Dans cet échange, jésus dit que son royaume n’est pas de ce monde. La conclusion interrogative de Pilate aboutit au même point que les autres évangélistes « es tu le Roi des juifs ? » mais l’appendice de l’évangile de jean permet de comprendre la réaction de Pilate à ce stade du procès. En ne cherchant pas à instaurer une royauté en ce monde, le Christ ne propose pas d’usurpation du pouvoir, ni même de tentative punissable et c’est pourquoi Pilate déclare au grand prêtre qu’il ne trouve aucun motif de condamnation à l’accusé.

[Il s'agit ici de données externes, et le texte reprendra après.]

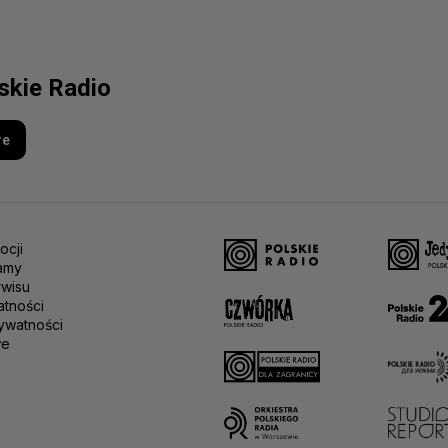
lskie Radio
re
ocji
amy
rwisu
atności
ywatności
we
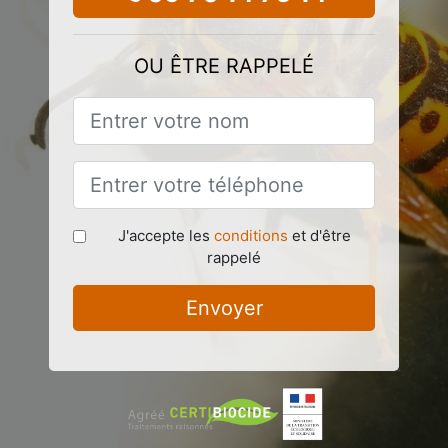
OU ÊTRE RAPPELÉ
J'accepte les
conditions
et d'être
rappelé
Envoyer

A ce stade de la procédure, Luc soulève la possible compétence d’une autre autorité romaine. C’est le seul des 4 à le faire. Selon lui, Pilate veut renier sa compétence et son récit s’accorde effectivement avec 2 dispositions du droit romain retenues au Digeste qui prévoient que l’accusé peut être renvoyé devant le magistrat du lieu de sa résidence. Or le Christ a passé la plus grande partie de sa vie en Galilée sous l’autorité d’Hérode et Pilate peut espérer qu’Hérode trouve un motif de condamnation. Il souhaite partager avec lui la responsabilité de la décision mais son entrevue avec lui ne donne rien. Les autres évangiles n’en parlent même pas. Il revient donc à Pilate de prendre seul sa décision.